Description

Throughout the past decade, Danish independent cinema has grown from being amateur home productions to more self-aware production companies and film communities. This works, principally, by directly reacting against the institutional and economic dominance of primarily The Danish Film Institute. Indirectly, filmmakers seem to react against ‘what is allowed’ in Danish film culture. By way of examples from the Danish indie scene and interviews with noteworthy indie filmmakers, this project analyses a still fairly anonymous trend in Danish film.
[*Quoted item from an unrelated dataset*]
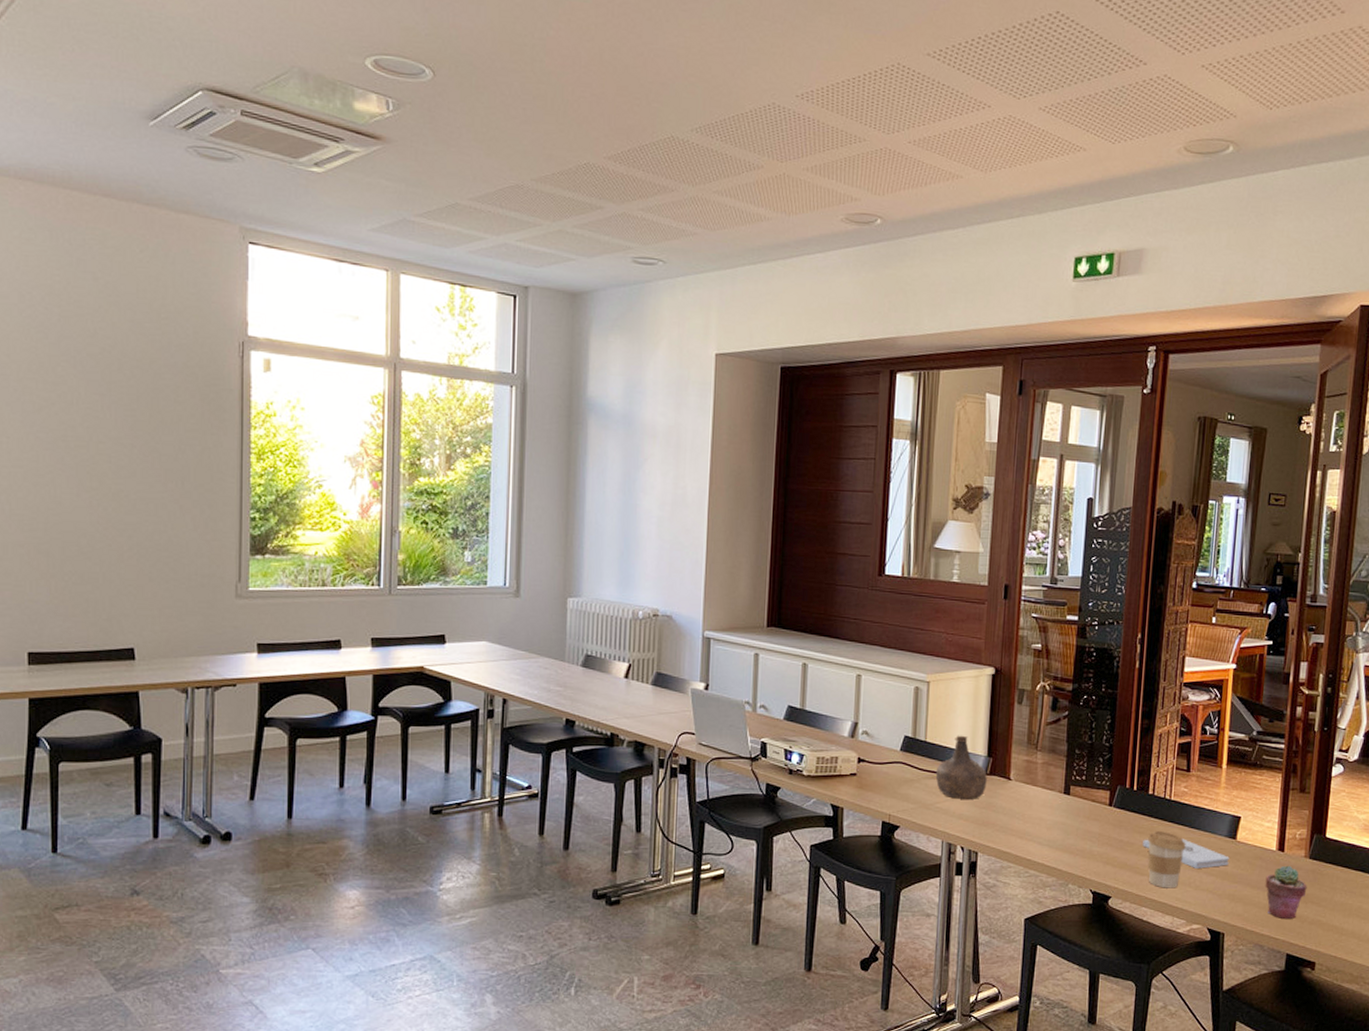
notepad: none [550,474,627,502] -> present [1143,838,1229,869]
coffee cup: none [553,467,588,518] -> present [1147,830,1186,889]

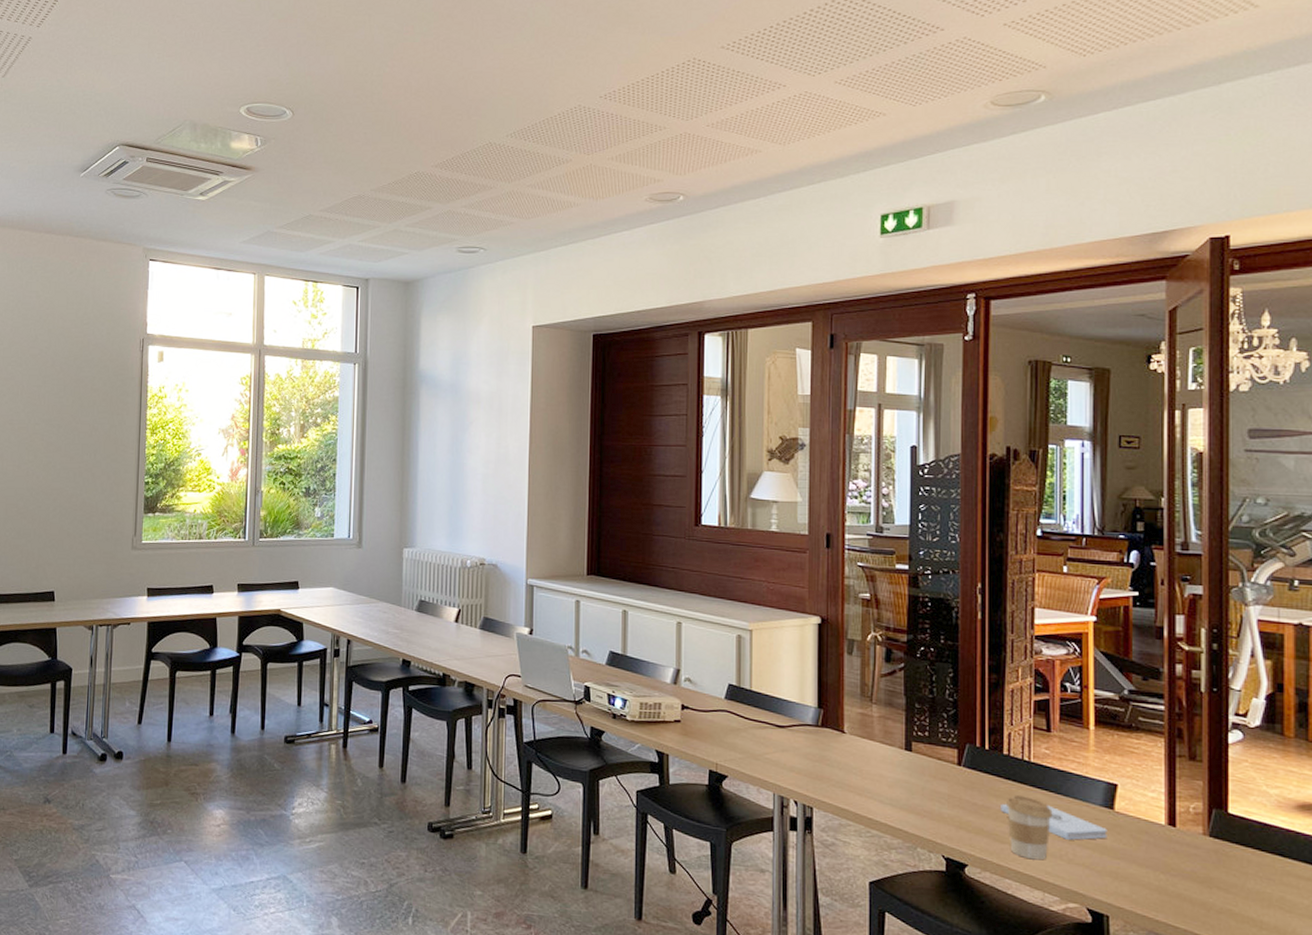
bottle: present [935,735,987,799] -> none [763,685,819,752]
potted succulent: present [1265,865,1307,919] -> none [1155,842,1210,905]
In observations made in these interviews there seems to be a gradual transition from being truly independent (dubbed “guerrilla style” by director David Noel Bourke) towards being a part of the establishment. Hesitance towards the film institute comes directly from reluctance towards genre cinema, which indirectly means that indie directors fear loosing control of their projects if they were to do what it takes to be granted subsidies. In these cases participants express that they seem to play a subordinated role and feel particularly pressured by the establishment; these are the filmmakers I would describe through ‘institutional independency’.

In other cases participants highlight that they are in the film business because they feel a need to be and not in opposition to institutions and production companies; I dub these groupings ‘aspiring independency’. Rather than being countercultural, aspiringly independent filmmakers can be explained by what Jostein Gripsrud – drawing on Nancy Fraser – calls ‘training camps’. These two groups are not at all clearly separable and there may be development from one group into the other.

In this way, studying independent cinema in Denmark is, by way of analysing the cultural movements within a film culture, an interesting and backwards way of reading the experience of power relations and control mechanisms in the system.